Leda And The Swan/Daphne And Apollo
  • Leda and the Swan/Daphne and Apollo

    2 digital prints under Plexiglas
    37.5 x 50 cm.
    2009

    Since the Renaissance, artists have illustrated scenes from Greek mythology, an outdated belief system, to be able to depict sexual and socially unacceptable topics and to mirror their own desires. According to the myth, Leda and the Swan, Zeus became a swan to be able to seduce Leda. As late as the early 20th century, artists depicted scenes about rape and copulation using this theme. According to the story of Daphne and Apollo, Daphne begged her father to protect her against Apollo’s advances. At the last minute, by changing her into a tree he saved her. Using these myths as a reference, numerous male artists have made pictures about postponed female conquest, gratification, longing, and unfulfilled desire. In 1928 William Butler Yeats wrote a poem entitled, “Leda and the Swan”. One line from the poem, “…How can those terrified vague fingers push the feathered glory from her loosening thighs?” strikes me as particularly meaningful. The male as swan is glorious. The female is terrified, but gradually surrenders. He wins. She surrenders. He is glorious. She is terrified.
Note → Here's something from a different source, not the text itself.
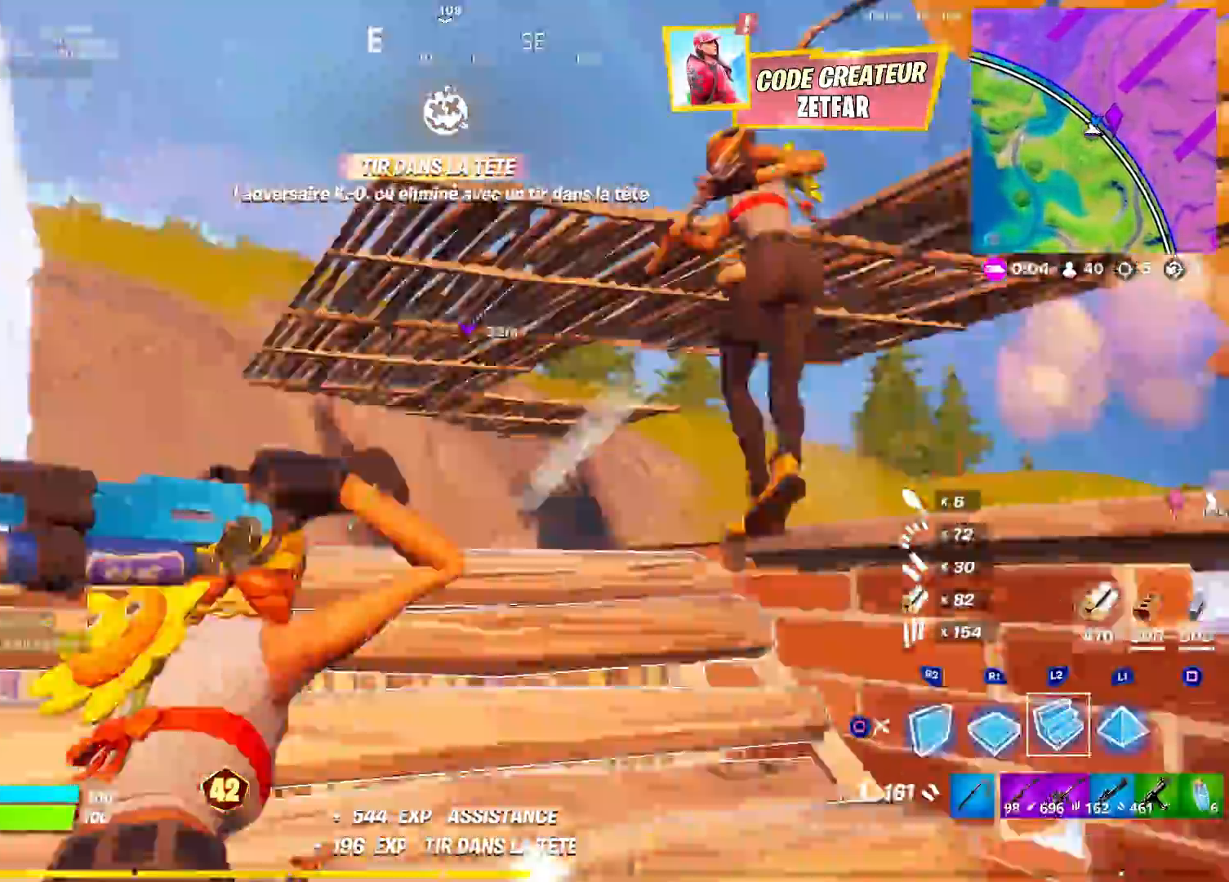
{"buttons": [], "left_stick": "up", "right_stick": "right", "events": [[100, "CIRCLE", "up"], [100, "right_stick", "down"], [117, "L2", "down"], [200, "CIRCLE", "down"], [250, "L2", "up"], [283, "CIRCLE", "up"], [283, "right_stick", "right"]]}
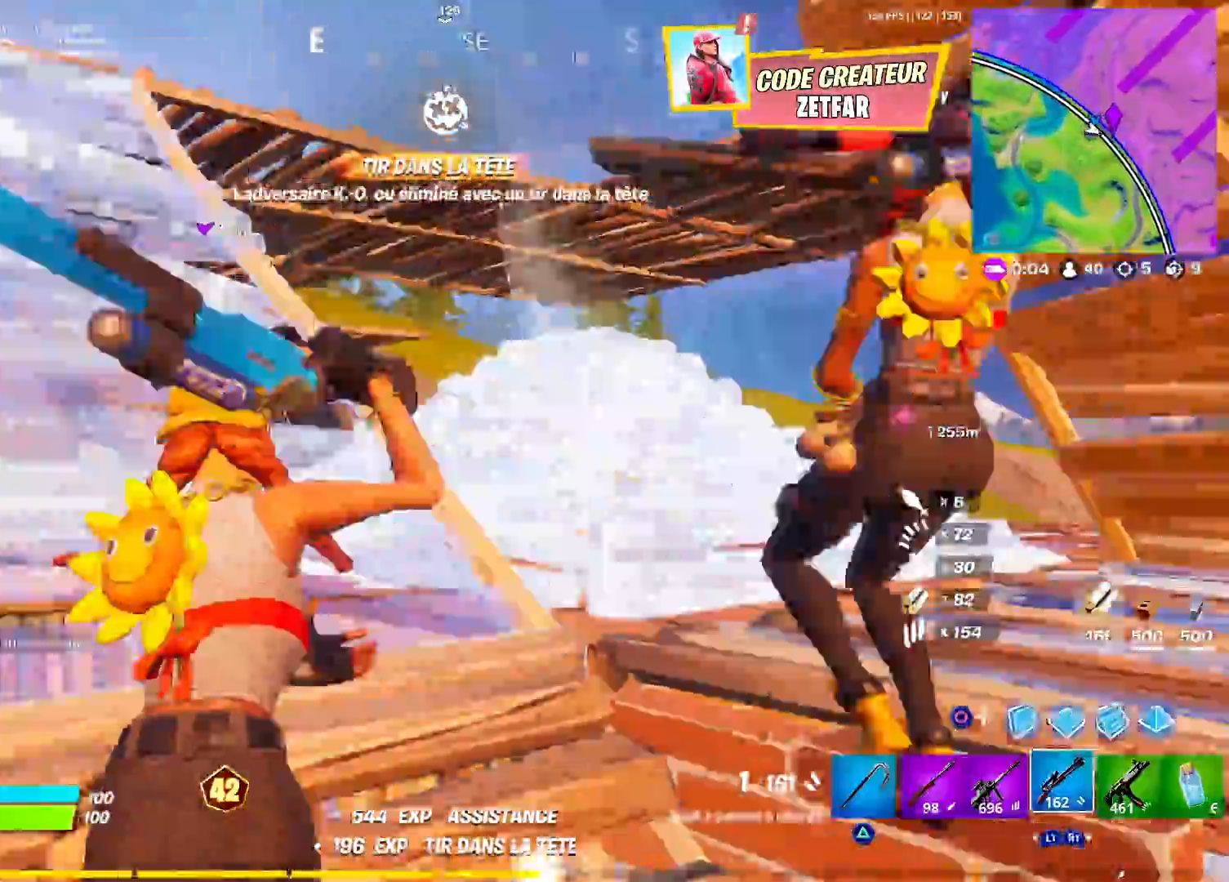
{"buttons": [], "left_stick": "up-left", "right_stick": "center", "events": [[50, "right_stick", "down-right"], [100, "CROSS", "down"], [133, "left_stick", "up-left"], [233, "CROSS", "up"], [300, "left_stick", "center"], [300, "right_stick", "center"], [383, "SQUARE", "down"], [433, "SQUARE", "up"], [450, "left_stick", "up-left"]]}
    In my depiction of Leda and the Swan, Leda surrenders and accepts the assault as she gradually sinks into dark waters. Even if she struggles she will never win. In contrast, Daphne whose voice has been heard and whose desires and wishes have been honored, moves upward out of the murky, green water. One is conquered while the other seems to conquer, but both are controlled by male desire.